TASK TO CARRY OUT:
Rewrite all of the material below, swapping each "collectors" for "collected by" and changing nothing else.

====== INFORMATION SHOWN

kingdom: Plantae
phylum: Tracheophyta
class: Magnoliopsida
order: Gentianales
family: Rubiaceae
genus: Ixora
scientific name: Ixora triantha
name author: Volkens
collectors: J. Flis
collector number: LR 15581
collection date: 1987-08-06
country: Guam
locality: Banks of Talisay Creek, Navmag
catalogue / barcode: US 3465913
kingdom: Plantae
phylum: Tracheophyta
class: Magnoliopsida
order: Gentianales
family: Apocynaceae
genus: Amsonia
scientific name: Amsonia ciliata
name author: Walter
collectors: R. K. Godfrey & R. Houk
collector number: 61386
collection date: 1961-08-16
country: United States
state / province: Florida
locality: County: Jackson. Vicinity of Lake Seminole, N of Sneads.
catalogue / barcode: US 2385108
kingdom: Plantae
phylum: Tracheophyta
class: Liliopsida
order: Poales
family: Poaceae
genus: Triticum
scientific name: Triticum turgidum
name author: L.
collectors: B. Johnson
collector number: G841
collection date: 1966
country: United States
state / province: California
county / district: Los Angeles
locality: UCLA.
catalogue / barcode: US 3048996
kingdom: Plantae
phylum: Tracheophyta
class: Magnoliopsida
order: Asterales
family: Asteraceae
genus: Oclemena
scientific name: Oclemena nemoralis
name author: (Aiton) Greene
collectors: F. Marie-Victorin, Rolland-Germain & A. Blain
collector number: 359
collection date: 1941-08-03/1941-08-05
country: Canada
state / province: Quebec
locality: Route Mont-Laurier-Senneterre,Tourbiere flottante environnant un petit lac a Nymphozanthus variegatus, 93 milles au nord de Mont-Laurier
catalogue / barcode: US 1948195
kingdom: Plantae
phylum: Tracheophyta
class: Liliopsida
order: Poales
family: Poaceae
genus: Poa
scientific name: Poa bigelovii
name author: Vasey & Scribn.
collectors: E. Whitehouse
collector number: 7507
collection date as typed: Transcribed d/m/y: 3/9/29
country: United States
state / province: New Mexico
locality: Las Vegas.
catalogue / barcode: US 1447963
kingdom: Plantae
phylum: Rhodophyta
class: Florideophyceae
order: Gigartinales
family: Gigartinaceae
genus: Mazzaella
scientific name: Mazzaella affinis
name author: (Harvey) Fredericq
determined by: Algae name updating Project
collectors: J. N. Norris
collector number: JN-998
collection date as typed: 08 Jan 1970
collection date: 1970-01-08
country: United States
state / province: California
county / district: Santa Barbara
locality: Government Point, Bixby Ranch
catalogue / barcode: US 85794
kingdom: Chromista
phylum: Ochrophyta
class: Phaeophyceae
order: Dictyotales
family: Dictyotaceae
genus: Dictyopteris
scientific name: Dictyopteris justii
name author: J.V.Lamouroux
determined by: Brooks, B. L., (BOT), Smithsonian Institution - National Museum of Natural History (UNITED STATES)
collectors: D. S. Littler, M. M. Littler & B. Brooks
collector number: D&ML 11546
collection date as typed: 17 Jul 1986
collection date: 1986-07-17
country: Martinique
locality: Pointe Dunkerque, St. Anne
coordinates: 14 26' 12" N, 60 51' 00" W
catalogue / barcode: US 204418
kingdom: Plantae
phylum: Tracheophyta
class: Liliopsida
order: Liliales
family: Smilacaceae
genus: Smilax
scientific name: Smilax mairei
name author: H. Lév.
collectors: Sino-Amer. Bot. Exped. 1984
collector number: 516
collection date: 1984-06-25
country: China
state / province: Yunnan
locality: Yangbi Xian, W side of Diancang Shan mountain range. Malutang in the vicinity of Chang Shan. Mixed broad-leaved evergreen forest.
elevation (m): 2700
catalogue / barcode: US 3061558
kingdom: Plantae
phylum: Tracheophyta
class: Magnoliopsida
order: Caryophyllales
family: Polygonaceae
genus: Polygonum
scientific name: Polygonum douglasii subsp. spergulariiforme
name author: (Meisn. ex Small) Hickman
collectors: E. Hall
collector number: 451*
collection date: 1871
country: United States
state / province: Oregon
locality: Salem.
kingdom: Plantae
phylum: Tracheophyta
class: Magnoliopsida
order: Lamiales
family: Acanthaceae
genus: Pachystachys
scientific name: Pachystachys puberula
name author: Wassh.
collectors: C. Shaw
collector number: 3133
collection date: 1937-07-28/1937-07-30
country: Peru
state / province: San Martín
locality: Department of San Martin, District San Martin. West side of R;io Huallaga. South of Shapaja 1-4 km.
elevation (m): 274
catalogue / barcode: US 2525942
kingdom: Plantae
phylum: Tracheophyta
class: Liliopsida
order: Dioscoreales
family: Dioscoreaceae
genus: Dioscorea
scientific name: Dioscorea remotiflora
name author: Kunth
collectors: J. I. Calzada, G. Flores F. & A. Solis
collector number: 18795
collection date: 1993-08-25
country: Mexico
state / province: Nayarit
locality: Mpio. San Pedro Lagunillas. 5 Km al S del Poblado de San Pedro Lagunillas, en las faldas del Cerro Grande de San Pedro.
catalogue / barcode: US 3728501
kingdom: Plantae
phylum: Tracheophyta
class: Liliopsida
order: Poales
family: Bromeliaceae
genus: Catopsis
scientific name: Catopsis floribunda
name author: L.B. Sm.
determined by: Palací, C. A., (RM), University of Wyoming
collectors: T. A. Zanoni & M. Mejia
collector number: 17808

============

TASK RESPONSE:
kingdom: Plantae
phylum: Tracheophyta
class: Magnoliopsida
order: Gentianales
family: Rubiaceae
genus: Ixora
scientific name: Ixora triantha
name author: Volkens
collected by: J. Flis
collector number: LR 15581
collection date: 1987-08-06
country: Guam
locality: Banks of Talisay Creek, Navmag
catalogue / barcode: US 3465913
kingdom: Plantae
phylum: Tracheophyta
class: Magnoliopsida
order: Gentianales
family: Apocynaceae
genus: Amsonia
scientific name: Amsonia ciliata
name author: Walter
collected by: R. K. Godfrey & R. Houk
collector number: 61386
collection date: 1961-08-16
country: United States
state / province: Florida
locality: County: Jackson. Vicinity of Lake Seminole, N of Sneads.
catalogue / barcode: US 2385108
kingdom: Plantae
phylum: Tracheophyta
class: Liliopsida
order: Poales
family: Poaceae
genus: Triticum
scientific name: Triticum turgidum
name author: L.
collected by: B. Johnson
collector number: G841
collection date: 1966
country: United States
state / province: California
county / district: Los Angeles
locality: UCLA.
catalogue / barcode: US 3048996
kingdom: Plantae
phylum: Tracheophyta
class: Magnoliopsida
order: Asterales
family: Asteraceae
genus: Oclemena
scientific name: Oclemena nemoralis
name author: (Aiton) Greene
collected by: F. Marie-Victorin, Rolland-Germain & A. Blain
collector number: 359
collection date: 1941-08-03/1941-08-05
country: Canada
state / province: Quebec
locality: Route Mont-Laurier-Senneterre,Tourbiere flottante environnant un petit lac a Nymphozanthus variegatus, 93 milles au nord de Mont-Laurier
catalogue / barcode: US 1948195
kingdom: Plantae
phylum: Tracheophyta
class: Liliopsida
order: Poales
family: Poaceae
genus: Poa
scientific name: Poa bigelovii
name author: Vasey & Scribn.
collected by: E. Whitehouse
collector number: 7507
collection date as typed: Transcribed d/m/y: 3/9/29
country: United States
state / province: New Mexico
locality: Las Vegas.
catalogue / barcode: US 1447963
kingdom: Plantae
phylum: Rhodophyta
class: Florideophyceae
order: Gigartinales
family: Gigartinaceae
genus: Mazzaella
scientific name: Mazzaella affinis
name author: (Harvey) Fredericq
determined by: Algae name updating Project
collected by: J. N. Norris
collector number: JN-998
collection date as typed: 08 Jan 1970
collection date: 1970-01-08
country: United States
state / province: California
county / district: Santa Barbara
locality: Government Point, Bixby Ranch
catalogue / barcode: US 85794
kingdom: Chromista
phylum: Ochrophyta
class: Phaeophyceae
order: Dictyotales
family: Dictyotaceae
genus: Dictyopteris
scientific name: Dictyopteris justii
name author: J.V.Lamouroux
determined by: Brooks, B. L., (BOT), Smithsonian Institution - National Museum of Natural History (UNITED STATES)
collected by: D. S. Littler, M. M. Littler & B. Brooks
collector number: D&ML 11546
collection date as typed: 17 Jul 1986
collection date: 1986-07-17
country: Martinique
locality: Pointe Dunkerque, St. Anne
coordinates: 14 26' 12" N, 60 51' 00" W
catalogue / barcode: US 204418
kingdom: Plantae
phylum: Tracheophyta
class: Liliopsida
order: Liliales
family: Smilacaceae
genus: Smilax
scientific name: Smilax mairei
name author: H. Lév.
collected by: Sino-Amer. Bot. Exped. 1984
collector number: 516
collection date: 1984-06-25
country: China
state / province: Yunnan
locality: Yangbi Xian, W side of Diancang Shan mountain range. Malutang in the vicinity of Chang Shan. Mixed broad-leaved evergreen forest.
elevation (m): 2700
catalogue / barcode: US 3061558
kingdom: Plantae
phylum: Tracheophyta
class: Magnoliopsida
order: Caryophyllales
family: Polygonaceae
genus: Polygonum
scientific name: Polygonum douglasii subsp. spergulariiforme
name author: (Meisn. ex Small) Hickman
collected by: E. Hall
collector number: 451*
collection date: 1871
country: United States
state / province: Oregon
locality: Salem.
kingdom: Plantae
phylum: Tracheophyta
class: Magnoliopsida
order: Lamiales
family: Acanthaceae
genus: Pachystachys
scientific name: Pachystachys puberula
name author: Wassh.
collected by: C. Shaw
collector number: 3133
collection date: 1937-07-28/1937-07-30
country: Peru
state / province: San Martín
locality: Department of San Martin, District San Martin. West side of R;io Huallaga. South of Shapaja 1-4 km.
elevation (m): 274
catalogue / barcode: US 2525942
kingdom: Plantae
phylum: Tracheophyta
class: Liliopsida
order: Dioscoreales
family: Dioscoreaceae
genus: Dioscorea
scientific name: Dioscorea remotiflora
name author: Kunth
collected by: J. I. Calzada, G. Flores F. & A. Solis
collector number: 18795
collection date: 1993-08-25
country: Mexico
state / province: Nayarit
locality: Mpio. San Pedro Lagunillas. 5 Km al S del Poblado de San Pedro Lagunillas, en las faldas del Cerro Grande de San Pedro.
catalogue / barcode: US 3728501
kingdom: Plantae
phylum: Tracheophyta
class: Liliopsida
order: Poales
family: Bromeliaceae
genus: Catopsis
scientific name: Catopsis floribunda
name author: L.B. Sm.
determined by: Palací, C. A., (RM), University of Wyoming
collected by: T. A. Zanoni & M. Mejia
collector number: 17808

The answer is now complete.